START SUPPLIED MATERIAL

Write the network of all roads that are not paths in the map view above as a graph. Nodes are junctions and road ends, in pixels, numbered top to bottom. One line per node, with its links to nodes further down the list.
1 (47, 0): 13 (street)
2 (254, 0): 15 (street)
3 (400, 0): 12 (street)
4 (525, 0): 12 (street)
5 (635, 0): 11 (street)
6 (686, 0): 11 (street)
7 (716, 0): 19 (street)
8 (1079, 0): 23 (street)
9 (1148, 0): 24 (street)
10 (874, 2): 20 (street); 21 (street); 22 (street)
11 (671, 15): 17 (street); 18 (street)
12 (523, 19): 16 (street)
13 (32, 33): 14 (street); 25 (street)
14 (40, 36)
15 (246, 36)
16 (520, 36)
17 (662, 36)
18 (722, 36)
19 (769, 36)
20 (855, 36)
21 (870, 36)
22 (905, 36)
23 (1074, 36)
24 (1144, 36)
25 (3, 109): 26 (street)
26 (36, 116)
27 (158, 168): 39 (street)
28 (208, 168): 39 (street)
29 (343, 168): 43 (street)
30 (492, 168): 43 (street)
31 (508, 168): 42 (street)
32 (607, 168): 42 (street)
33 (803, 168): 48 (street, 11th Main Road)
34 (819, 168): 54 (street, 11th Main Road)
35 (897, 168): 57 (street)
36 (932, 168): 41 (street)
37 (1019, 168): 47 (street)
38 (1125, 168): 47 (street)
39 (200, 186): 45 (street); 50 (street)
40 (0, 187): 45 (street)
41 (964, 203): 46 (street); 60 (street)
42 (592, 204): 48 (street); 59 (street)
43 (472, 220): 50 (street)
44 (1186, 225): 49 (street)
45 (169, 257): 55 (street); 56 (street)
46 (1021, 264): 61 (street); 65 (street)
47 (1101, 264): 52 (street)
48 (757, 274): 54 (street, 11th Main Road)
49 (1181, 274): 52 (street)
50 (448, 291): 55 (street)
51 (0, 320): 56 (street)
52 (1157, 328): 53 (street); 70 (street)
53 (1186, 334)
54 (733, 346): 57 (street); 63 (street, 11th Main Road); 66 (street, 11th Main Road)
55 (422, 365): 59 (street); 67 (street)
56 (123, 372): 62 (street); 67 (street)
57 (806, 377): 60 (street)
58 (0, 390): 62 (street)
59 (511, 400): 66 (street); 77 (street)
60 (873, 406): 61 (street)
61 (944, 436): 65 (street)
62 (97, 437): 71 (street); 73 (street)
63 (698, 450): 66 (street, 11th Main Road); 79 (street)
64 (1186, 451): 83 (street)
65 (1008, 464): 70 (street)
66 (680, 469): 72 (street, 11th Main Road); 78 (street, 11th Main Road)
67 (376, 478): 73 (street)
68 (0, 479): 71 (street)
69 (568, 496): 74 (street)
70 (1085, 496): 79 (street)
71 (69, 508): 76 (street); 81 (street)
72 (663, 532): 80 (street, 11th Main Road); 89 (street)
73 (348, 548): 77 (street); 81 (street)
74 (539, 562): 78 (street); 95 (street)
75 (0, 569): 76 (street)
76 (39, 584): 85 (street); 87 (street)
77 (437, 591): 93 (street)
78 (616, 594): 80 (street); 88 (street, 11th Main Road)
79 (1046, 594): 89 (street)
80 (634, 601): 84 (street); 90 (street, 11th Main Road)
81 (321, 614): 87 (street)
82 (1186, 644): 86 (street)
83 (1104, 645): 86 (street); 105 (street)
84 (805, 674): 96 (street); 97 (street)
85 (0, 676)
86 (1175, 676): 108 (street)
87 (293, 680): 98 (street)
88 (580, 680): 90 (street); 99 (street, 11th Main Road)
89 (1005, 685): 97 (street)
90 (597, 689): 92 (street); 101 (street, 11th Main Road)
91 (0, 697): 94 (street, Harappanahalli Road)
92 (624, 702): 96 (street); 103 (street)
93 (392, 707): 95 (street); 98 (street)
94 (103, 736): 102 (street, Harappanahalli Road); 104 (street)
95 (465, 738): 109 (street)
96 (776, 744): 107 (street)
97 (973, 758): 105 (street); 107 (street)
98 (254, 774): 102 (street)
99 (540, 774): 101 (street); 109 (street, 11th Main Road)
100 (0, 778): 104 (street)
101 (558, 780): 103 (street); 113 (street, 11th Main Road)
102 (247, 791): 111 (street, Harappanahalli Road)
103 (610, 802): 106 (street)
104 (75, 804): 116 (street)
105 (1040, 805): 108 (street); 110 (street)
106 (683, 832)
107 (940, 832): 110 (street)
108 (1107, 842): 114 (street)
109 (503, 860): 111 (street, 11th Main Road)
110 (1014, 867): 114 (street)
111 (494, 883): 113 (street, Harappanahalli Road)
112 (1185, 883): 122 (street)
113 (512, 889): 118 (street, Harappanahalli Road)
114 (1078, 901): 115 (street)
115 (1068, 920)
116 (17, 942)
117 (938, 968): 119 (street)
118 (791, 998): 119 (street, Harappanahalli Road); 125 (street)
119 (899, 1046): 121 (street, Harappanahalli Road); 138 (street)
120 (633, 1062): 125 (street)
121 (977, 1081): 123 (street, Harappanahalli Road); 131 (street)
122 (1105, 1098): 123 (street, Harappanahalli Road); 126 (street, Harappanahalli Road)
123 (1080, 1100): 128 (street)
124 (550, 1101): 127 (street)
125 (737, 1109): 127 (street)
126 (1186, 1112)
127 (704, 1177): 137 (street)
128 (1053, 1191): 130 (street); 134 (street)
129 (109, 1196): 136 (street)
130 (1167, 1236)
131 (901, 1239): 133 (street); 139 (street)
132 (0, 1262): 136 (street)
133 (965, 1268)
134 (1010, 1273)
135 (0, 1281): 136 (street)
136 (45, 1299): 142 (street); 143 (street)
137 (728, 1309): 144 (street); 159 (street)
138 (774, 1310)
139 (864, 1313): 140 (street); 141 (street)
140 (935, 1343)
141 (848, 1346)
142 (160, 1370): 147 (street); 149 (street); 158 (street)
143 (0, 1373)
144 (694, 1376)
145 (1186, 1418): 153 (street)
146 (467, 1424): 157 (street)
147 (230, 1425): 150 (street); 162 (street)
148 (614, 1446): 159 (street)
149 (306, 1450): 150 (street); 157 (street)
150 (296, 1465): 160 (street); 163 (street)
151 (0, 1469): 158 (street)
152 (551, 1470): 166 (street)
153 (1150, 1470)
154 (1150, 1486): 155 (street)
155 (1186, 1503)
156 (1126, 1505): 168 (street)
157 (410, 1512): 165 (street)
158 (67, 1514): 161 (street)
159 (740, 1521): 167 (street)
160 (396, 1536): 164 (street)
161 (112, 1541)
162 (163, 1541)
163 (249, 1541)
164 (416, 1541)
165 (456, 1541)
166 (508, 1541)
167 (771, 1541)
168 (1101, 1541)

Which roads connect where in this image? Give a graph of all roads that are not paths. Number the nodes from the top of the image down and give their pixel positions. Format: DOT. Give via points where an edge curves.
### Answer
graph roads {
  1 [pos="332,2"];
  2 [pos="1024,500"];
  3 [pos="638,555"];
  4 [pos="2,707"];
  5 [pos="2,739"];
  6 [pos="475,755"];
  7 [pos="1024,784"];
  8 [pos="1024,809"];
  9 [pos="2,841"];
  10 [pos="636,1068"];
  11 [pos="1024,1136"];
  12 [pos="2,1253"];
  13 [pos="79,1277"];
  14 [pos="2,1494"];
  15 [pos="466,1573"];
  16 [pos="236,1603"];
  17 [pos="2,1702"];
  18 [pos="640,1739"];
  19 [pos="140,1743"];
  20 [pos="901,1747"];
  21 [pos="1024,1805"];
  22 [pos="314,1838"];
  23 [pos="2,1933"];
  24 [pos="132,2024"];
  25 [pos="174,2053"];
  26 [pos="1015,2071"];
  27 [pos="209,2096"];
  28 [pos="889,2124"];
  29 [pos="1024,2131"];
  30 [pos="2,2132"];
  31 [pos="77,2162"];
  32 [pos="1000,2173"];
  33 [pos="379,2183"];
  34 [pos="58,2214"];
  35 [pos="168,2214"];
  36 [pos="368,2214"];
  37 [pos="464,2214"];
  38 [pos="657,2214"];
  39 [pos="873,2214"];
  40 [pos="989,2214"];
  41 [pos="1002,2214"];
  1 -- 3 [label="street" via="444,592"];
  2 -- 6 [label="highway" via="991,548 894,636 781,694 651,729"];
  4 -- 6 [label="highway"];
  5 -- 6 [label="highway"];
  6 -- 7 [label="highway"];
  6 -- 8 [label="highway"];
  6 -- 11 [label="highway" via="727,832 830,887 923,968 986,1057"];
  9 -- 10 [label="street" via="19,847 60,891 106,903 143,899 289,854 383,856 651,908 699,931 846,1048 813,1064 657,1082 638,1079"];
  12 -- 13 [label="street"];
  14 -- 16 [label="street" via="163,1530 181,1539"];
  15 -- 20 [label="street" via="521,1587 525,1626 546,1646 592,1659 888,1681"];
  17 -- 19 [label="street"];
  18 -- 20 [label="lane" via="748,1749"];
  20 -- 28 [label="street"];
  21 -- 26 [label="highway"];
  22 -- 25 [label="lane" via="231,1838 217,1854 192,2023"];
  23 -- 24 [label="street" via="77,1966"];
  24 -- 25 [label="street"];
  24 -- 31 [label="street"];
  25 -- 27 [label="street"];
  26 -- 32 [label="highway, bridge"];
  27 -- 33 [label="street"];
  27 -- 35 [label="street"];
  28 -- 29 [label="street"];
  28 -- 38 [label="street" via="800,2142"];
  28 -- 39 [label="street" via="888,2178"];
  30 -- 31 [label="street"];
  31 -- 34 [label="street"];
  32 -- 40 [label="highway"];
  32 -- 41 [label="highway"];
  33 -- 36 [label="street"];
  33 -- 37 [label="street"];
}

END SUPPLIED MATERIAL

== PROMPT ==
In the entries, find every line holding "down" and copy it.

== ANSWER TO THIS TASK ==
Write the network of all roads that are not paths in the map view above as a graph. Nodes are junctions and road ends, in pixels, numbered top to bottom. One line per node, with its links to nodes further down the list.
Which roads connect where in this image? Give a graph of all roads that are not paths. Number the nodes from the top of the image down and give their pixel positions. Format: DOT. Give via points where an edge curves.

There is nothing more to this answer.